NMR, when combined with other techniques, could identify biomarkers that could differentiate meat properties associated with WHC. The NMR technique suitable for this approach is high-field NMR (Fig. VI-6) where metabolites are identified (metabonomics).

NMR Scan.png

Figure VI-6. High-field NMR scan of metabolites with potential as biomarkers.

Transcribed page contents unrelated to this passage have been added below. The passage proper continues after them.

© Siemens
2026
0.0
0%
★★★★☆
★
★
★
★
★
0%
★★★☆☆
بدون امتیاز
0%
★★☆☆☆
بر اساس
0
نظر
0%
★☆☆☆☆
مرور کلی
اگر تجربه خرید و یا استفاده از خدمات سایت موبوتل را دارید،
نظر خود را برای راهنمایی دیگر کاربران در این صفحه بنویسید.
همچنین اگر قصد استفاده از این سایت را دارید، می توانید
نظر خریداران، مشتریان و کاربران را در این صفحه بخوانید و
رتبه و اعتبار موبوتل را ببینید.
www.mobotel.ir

Presently, the search for biomarkers and the validation of these markers is receiving considerable attention. Sophisticated techniques are being used for identifying changes in genes (genomics), gene-transcripts (transcriptomics), proteins (proteomics), and metabolites (metabonomics), which may correlate with meat quality parameters, including WHC. All of these are potential biomarkers, but in reality, several biomarkers will need to be combined to obtain sufficiently strong correlations to WHC. The advantage of these "omics" techniques is that they are exploratory; a very large number of biological mixtures at different levels are analyzed to establish a huge base for the correlation analysis. Finding biomarkers often results from one technology and within one genetic and production scheme, so additional work would need to verify that they work with other methodologies and genotypes.

Once appropriate correlations are obtained, other more simple, robust, and rapid analysis approaches, such as antibody-based systems, could be developed using identified biomarkers. Meat industry personnel can then use optimized assays to help adjust genetic lines, animal production systems, and meat industry practices that improve WHC in industrial settings.